• _Your tasks_
- 1) Using the opinion piece about the Palestine peace deal, answer these:
(a) How far away, in the piece's words, was the suffering the protesters were screaming about?
(b) Which two political parties does the piece say have gone quiet since the peace deal?
(c) What three things does the piece say fighting for those children means confronting?
- 2) Extend the opinion piece about the Palestine peace deal, picking up after its final sentence.

Peace deal signed in Palestine
Will the Greens and Te Pāti Māori finally protest the Māori babies being killed here in NZ?
After years of “Free Palestine” protests filling our city squares, a peace deal has finally been reached. The war that fuelled so much outrage online has almost ended. You’d expect celebration, or at least a moment of reflection from the people who spent their weekends chanting about injustice. Instead, we’re met with silence. Not a word. Not a post. Not a single megaphone in sight.
The Green Party, who could always be counted on to appear front and centre at every rally, have gone strangely quiet. Te Pāti Māori, who love to connect every overseas conflict to their own struggle narrative, have disappeared too. For months, they were everywhere, waving flags, posting hashtags, and giving fiery speeches about oppression. Now that peace has broken out, they have nothing to say.
That silence is more than just awkward. It’s shameful.While these self-proclaimed defenders of justice and professional grifters were screaming into microphones about suffering 16,000 kilometres away, children were being murdered right here in New Zealand. Māori babies, beaten to death by the very people meant to protect them.

It happens again and again. A baby dies. Police launch an investigation. The community expresses outrage. Politicians like the Greens and Te Pāti Māori stay silent. Then everyone moves on until the next one. It’s become routine, a cycle of horror that we’ve somehow normalised.
Where are the fiery speeches outside Parliament demanding accountability for the endless stream of tiny coffins being lowered into the ground? You won’t find them. Because fighting for those children means getting your hands dirty. It means confronting poverty, meth addiction, and violence in our own communities. It means having uncomfortable conversations about the breakdown of whānau, about neglect, about what’s really going wrong behind closed doors.

• _Excerpted records_
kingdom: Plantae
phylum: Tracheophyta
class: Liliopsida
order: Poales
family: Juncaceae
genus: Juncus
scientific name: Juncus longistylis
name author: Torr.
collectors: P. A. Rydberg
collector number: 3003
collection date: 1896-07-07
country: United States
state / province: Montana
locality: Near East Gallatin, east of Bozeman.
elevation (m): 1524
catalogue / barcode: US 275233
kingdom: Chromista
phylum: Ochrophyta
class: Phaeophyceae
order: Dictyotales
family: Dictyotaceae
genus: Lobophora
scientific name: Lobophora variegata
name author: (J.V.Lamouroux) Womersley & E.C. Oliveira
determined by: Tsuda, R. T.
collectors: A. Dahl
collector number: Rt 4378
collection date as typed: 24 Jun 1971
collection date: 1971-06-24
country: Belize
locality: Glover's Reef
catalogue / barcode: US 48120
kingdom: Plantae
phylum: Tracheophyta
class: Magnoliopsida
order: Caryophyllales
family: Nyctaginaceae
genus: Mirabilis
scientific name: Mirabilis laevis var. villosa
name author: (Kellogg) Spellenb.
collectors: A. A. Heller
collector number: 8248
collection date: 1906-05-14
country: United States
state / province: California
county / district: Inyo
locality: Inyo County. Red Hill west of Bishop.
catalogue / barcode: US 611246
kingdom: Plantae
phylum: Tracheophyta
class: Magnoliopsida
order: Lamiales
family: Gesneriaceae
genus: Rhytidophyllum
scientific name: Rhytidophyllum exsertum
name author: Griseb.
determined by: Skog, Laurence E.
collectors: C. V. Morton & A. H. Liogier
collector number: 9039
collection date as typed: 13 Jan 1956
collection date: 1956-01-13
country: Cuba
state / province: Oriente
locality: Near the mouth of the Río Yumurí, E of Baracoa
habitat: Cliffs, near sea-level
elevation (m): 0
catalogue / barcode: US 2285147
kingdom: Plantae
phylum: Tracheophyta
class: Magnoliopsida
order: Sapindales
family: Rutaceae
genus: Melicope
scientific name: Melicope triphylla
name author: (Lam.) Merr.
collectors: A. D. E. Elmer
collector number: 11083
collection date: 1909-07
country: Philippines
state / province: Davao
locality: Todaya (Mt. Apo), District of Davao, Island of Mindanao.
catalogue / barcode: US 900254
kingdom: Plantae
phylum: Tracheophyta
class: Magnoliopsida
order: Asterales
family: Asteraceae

• _The answers_
- 1)
(a) 16,000 kilometres away.
(b) The Green Party and Te Pāti Māori.
(c) Poverty, meth addiction, and violence in our own communities.

- 2)
It’s not glamorous. There are no flags to wave, no foreign villains to blame, and no social media points to score. There’s only the hard, ugly truth that Māori children are dying, often at the hands of their own whānau, and that the people who claim to represent Māori voices are too scared or too lazy to face it.
For the Greens, it’s easier to cry about injustice overseas than to talk about the violence happening right here. For Te Pāti Māori, it’s easier to rage about colonisation than to acknowledge the generations of harm now being inflicted from within.
You can shout “Free Palestine” all you want, but it doesn’t mean much when Māori babies are dying in state houses while mum spends her entire benefit on meth. You can talk about systemic oppression until your throat runs dry, but what about the systems of silence protecting abusers in your own backyard?
The truth is brutal, and it needs to be said. Māori babies are being killed. The politicians who claim to care most about Māori lives are nowhere to be found. Their voices vanish the moment the issue requires them to do more than shout slogans or pose for photos.
Justice isn’t something you yell about for an hour on a Saturday. It’s something you fight for every single day, even when it’s uncomfortable, even when it’s close to home. If the Greens and Te Pāti Māori really care about injustice, they can start with the most innocent victims in this country, the Māori children who never got the chance to grow up.
If you can’t stand up for them, then all your protests and speeches don’t mean whāk all.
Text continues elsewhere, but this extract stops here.